One of the many storylines in this federal election was how many B.C. ridings the Conservatives would reclaim after a disastrous showing here four years ago. The Liberals jumped from two seats in 2011 to 17 last time, so a common school of thought was that many of these ridings would revert to blue this time around.
And that happened in places like Richmond, Ridge Meadows, Cloverdale, Mission and South Surrey-White Rock, where former Delta Conservative MP Kerry-Lynne Findlay knocked off Liberal incumbent Gordon Hogg. In Delta, however, where right-wing rebel John Cummins was elected six straight times, that was not the case as Liberal cabinet minister Carla Qualtrough was re-elected by a rather comfortable 4,000-vote margin.
With a Conservative resurgence in the province, it’s clear that Andrew Scheer’s message was resonating in friendly environs, yet in Delta, where you’d think it would be well received given historical results, it failed to move the needle. In fact, Conservative candidate Tanya Corbet only improved on Findlay’s popular vote total by a measly .3 per cent.
If the national campaign did enough to help Conservatives reclaim seats, then it stands to reason the outcome in Delta came down to the local level. That’s not to say Corbet is the reason for the loss as her resume and profile were more than adequate, although skipping candidate forums not of her liking didn’t do her, like her predecessor, any favours.

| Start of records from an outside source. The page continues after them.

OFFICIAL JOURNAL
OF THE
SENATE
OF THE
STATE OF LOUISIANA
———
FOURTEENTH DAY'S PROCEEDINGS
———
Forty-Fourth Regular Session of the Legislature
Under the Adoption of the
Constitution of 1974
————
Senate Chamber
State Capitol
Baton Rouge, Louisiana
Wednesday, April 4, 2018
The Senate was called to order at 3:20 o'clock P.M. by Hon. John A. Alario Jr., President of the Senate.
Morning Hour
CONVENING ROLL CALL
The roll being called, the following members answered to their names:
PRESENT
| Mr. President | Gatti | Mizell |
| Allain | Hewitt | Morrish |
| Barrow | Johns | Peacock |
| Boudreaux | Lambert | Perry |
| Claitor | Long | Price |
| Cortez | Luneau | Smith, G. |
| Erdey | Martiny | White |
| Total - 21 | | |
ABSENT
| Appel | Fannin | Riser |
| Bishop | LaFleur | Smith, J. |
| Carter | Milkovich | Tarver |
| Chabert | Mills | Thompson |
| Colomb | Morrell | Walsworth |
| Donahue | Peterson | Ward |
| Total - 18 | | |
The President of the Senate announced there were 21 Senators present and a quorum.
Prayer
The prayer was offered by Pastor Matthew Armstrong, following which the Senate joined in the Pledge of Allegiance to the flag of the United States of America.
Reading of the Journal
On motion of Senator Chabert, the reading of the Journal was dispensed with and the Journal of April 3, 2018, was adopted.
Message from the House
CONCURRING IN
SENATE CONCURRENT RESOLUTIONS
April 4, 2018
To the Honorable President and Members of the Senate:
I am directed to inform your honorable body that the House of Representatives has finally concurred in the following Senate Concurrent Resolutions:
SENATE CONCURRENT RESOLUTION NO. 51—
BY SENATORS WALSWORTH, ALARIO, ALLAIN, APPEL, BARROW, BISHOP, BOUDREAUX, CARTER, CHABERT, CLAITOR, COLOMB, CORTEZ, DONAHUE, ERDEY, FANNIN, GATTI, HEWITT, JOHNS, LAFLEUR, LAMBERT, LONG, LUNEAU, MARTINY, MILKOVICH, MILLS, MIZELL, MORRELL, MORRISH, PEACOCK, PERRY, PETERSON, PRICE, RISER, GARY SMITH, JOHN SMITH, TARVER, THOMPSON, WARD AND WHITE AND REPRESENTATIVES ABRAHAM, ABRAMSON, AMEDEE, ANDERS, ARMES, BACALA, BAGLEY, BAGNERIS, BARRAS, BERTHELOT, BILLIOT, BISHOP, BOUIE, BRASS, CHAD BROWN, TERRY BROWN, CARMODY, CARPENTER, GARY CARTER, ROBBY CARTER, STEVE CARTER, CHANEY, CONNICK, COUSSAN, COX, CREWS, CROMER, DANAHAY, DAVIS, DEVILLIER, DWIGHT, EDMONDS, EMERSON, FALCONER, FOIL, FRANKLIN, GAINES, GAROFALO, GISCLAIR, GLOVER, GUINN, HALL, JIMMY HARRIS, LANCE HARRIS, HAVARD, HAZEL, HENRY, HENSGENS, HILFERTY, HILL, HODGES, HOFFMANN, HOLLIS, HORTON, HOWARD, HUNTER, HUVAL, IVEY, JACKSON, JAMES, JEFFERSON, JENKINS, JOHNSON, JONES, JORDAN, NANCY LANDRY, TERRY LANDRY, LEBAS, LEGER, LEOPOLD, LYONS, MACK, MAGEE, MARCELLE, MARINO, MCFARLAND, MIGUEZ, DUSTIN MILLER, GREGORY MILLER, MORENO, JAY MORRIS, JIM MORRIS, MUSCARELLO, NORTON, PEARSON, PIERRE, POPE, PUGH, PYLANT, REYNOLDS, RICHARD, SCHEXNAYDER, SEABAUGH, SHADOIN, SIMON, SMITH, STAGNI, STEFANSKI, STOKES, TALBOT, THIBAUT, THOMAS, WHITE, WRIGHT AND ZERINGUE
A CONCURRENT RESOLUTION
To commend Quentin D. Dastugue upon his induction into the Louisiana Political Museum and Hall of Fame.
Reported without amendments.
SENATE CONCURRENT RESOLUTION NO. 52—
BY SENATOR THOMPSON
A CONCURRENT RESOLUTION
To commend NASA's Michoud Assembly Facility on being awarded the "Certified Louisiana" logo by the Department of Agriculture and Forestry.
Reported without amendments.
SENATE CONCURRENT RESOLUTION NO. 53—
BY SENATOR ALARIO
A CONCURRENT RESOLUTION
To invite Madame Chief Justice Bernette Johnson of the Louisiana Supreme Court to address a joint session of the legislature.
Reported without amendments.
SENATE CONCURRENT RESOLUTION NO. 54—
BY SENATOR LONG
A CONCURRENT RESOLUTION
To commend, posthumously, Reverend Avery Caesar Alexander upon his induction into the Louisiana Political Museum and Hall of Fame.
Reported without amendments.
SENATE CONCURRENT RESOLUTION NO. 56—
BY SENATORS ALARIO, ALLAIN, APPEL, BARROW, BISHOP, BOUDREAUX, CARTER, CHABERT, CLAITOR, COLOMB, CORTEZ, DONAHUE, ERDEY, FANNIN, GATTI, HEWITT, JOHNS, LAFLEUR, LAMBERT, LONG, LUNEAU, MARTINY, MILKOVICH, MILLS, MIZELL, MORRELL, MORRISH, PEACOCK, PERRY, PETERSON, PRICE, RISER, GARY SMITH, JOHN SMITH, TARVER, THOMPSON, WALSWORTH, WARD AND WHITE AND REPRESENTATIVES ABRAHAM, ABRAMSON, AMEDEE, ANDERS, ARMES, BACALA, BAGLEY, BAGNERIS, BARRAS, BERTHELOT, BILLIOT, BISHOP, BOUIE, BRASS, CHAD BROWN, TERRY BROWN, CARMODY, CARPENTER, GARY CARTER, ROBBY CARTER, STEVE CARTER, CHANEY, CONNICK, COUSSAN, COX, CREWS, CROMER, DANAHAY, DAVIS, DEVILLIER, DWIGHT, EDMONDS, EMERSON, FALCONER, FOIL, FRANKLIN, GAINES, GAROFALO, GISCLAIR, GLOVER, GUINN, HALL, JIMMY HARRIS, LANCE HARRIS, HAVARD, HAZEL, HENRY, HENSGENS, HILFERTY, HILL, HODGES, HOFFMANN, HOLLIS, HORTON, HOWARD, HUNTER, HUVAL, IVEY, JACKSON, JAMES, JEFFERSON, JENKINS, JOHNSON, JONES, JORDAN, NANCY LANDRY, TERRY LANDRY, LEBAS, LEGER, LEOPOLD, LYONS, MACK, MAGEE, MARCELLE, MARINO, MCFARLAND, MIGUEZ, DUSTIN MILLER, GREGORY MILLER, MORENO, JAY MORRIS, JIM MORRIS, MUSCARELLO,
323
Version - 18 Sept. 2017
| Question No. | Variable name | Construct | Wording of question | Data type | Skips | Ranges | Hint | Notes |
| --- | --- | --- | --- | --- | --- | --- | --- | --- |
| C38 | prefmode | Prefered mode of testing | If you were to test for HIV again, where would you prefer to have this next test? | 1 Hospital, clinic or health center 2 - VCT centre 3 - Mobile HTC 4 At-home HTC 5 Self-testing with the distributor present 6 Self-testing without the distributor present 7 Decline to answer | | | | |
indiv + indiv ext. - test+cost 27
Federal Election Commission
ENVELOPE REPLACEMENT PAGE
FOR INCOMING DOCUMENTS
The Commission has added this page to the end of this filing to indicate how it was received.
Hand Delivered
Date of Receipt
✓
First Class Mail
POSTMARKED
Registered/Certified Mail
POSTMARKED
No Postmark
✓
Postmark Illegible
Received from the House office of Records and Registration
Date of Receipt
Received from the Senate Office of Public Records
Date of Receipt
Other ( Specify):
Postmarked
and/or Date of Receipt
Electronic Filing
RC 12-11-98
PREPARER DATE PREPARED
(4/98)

Rather, I think it’s a case of Qualtrough, who was very much in the right place at the right time in 2015, growing on the electorate to the point where a protest vote four years ago became a viable option this time around. It should be noted that Qualtrough’s share of the popular vote actually declined by seven per cent, dropping from 49 to 42, but rather than it going to Corbet to make it a real horse race, almost all of it was spread out among the bottom five candidates.
The blue wave showed up in B.C. as anticipated, but when it got to Delta it ran into a red force that hasn’t been seen in these parts in many decades.